We do not perceive how the parol evidence could vary the rights of the parties in this contest. Even if it establishes a mistake, in the grant from appellee to Brown, the defendant by his answer denies all knowledge of any mistake before, or at the time of his purchase, and this answer is sworn to, and must be overcome by the evidence of at least two witnesses, or its equivalent, to entitle complainant to relief. Such proof was not adduced on the trial in this case. Smith in his first deposition states, that at the time the deed was executed, Brown informed appellant that he only sold him six hundred inches of water, but in his second deposition he states that he did not intend to so state the fact, but that the conversation was in reference to the place from which the six hundred inches of water should be taken, whether from the dam or at the mill, and that the other clauses in the deed, were not spoken of, and the •amount claimed by Brown was not named. Brown testifies that this clause in the deed was spoken of by appellant, and whether the six hundred inches should be taken from the dam or mill. He states he has no recollection of ever informing appellant, at any time, of the amount of water he claimed under the deed. Then if Smith’s first deposition were correct, it is the only evidence of notice to the appellant, and would be insufficient to overcome the sworn answer.
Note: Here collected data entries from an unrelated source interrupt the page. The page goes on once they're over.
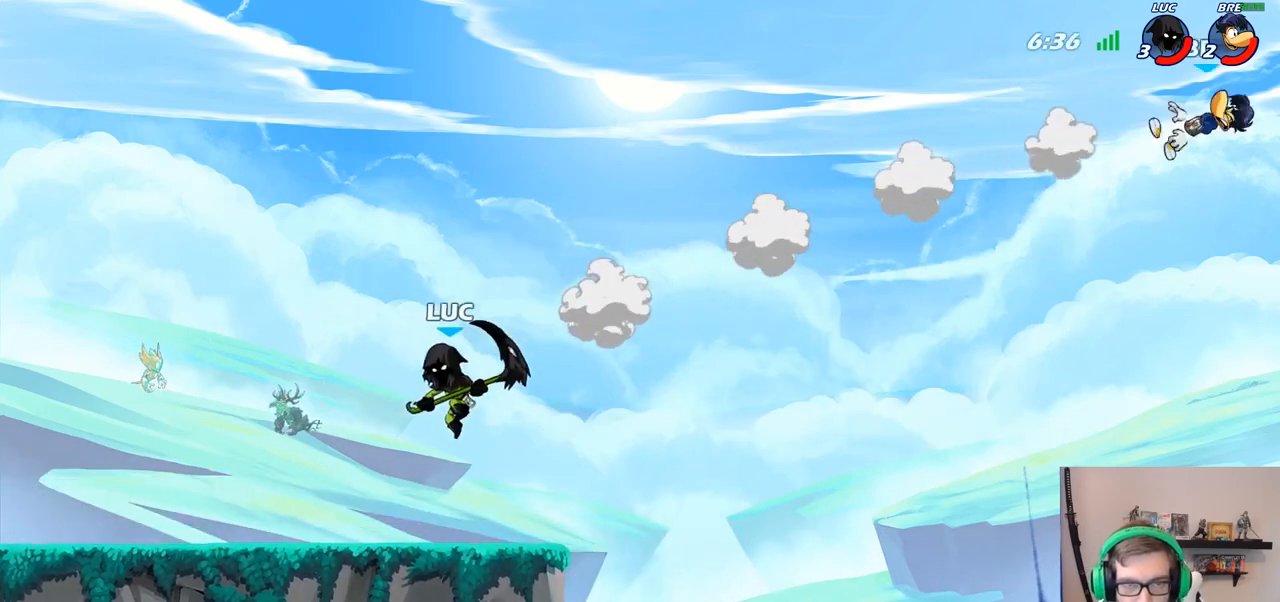
{"buttons": [], "left_stick": "right", "right_stick": "center", "events": [[67, "left_stick", "down-right"], [133, "left_stick", "right"], [267, "CROSS", "down"], [417, "CROSS", "up"]]}
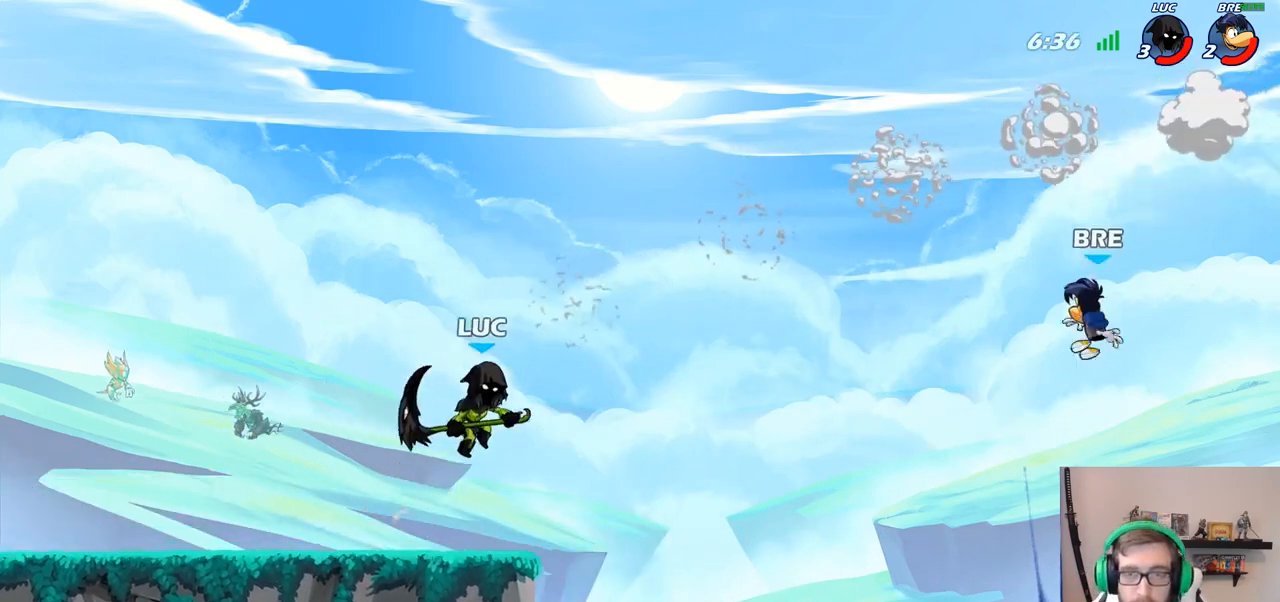
{"buttons": ["SQUARE"], "left_stick": "down", "right_stick": "center", "events": [[333, "left_stick", "down-right"], [433, "left_stick", "down"], [467, "SQUARE", "down"]]}
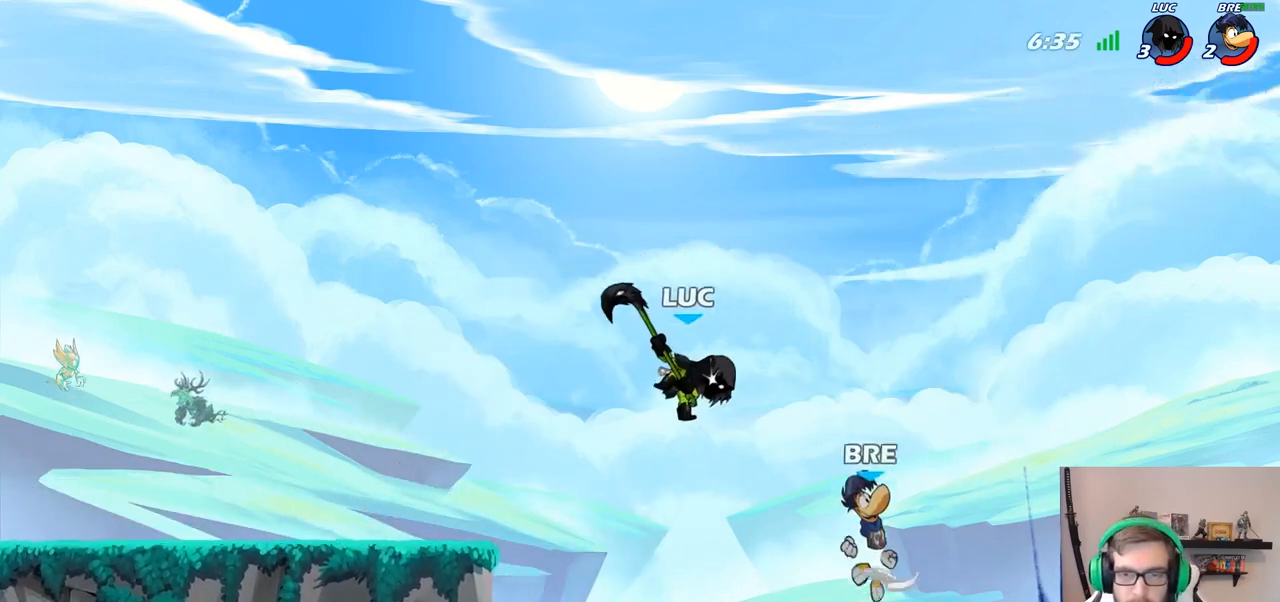
{"buttons": [], "left_stick": "up-left", "right_stick": "center", "events": [[50, "SQUARE", "up"], [150, "left_stick", "down-left"], [283, "left_stick", "left"], [467, "left_stick", "up-left"]]}
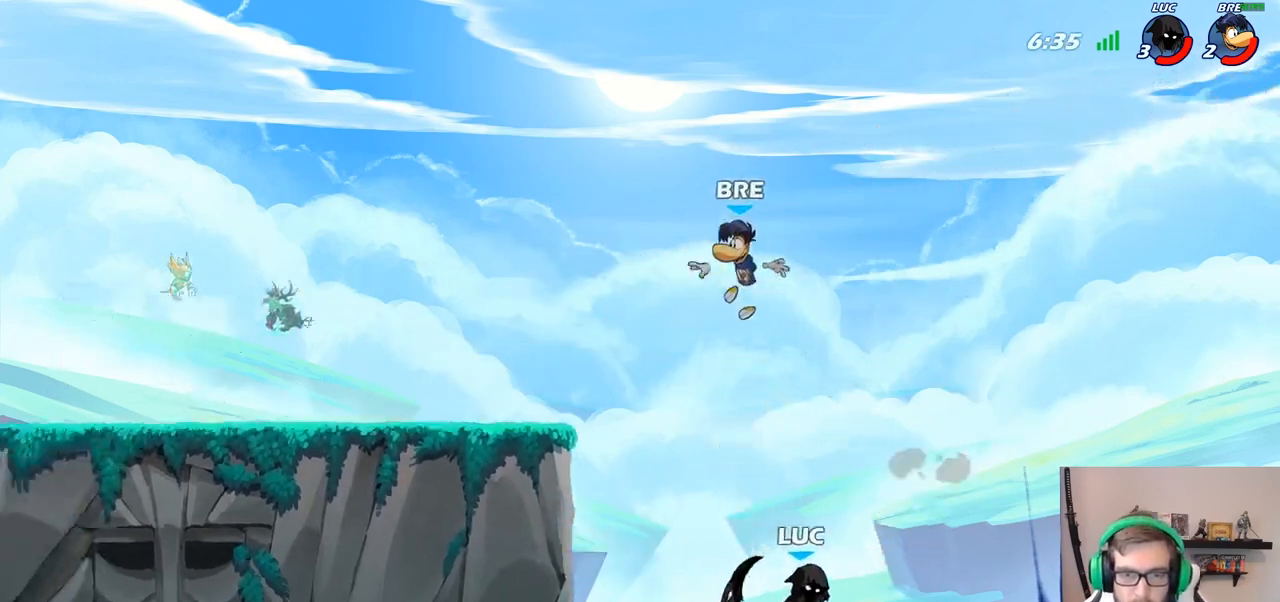
{"buttons": [], "left_stick": "up-left", "right_stick": "center", "events": [[50, "CROSS", "down"], [133, "SQUARE", "down"], [183, "CROSS", "up"], [200, "SQUARE", "up"]]}
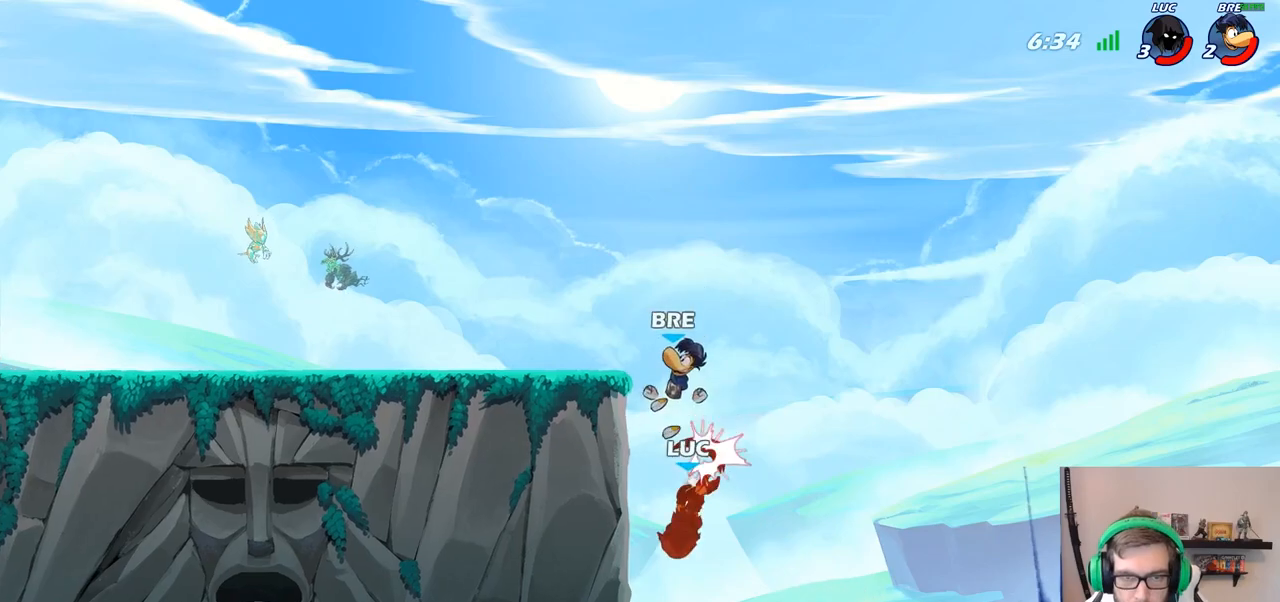
{"buttons": [], "left_stick": "center", "right_stick": "center", "events": [[33, "left_stick", "up-right"], [83, "left_stick", "up-left"], [250, "left_stick", "center"]]}
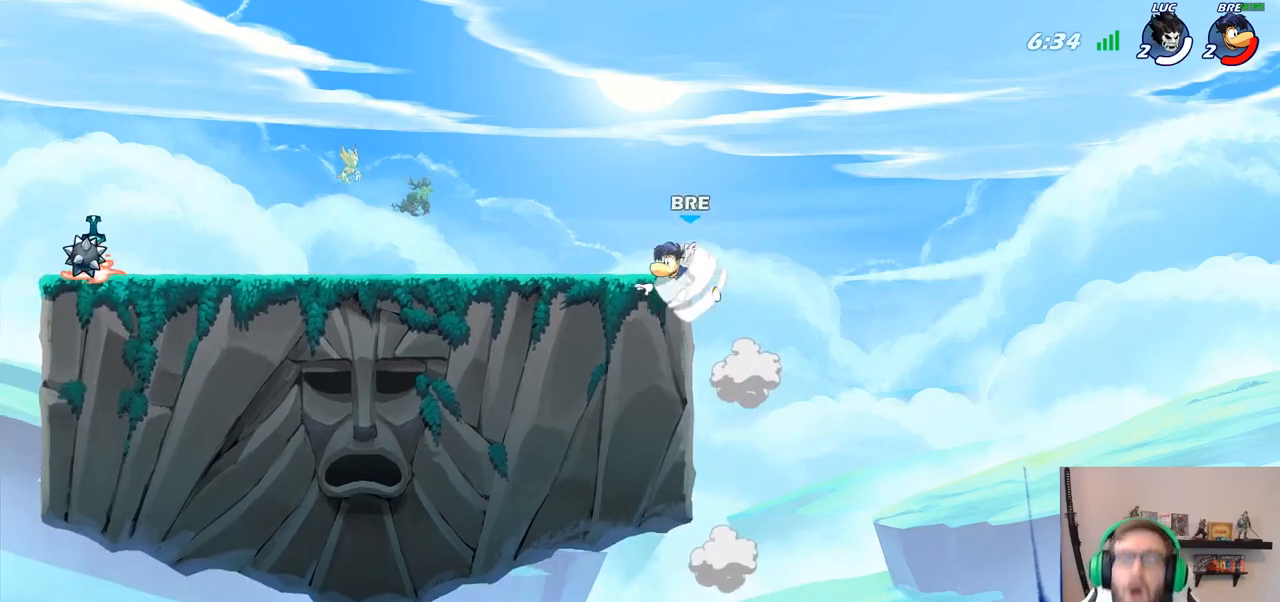
{"buttons": [], "left_stick": "center", "right_stick": "center", "events": []}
Nor was the parol evidence admissible to explain, vary, or contradict the deed. It must speak the intention of the parties. If there is an ambiguity, it is apparent upon its face, and is not capable of explanation by extrinsic evidence. While a latent ambiguity may be so explained, it is because it is made to appear by evidence outside of the instrument, yet a patent ambiguity is not susceptible of any other explanation than that furnished by the instrument itself.

The decree of the court below must be reversed and the cause remanded.

Decree reversed.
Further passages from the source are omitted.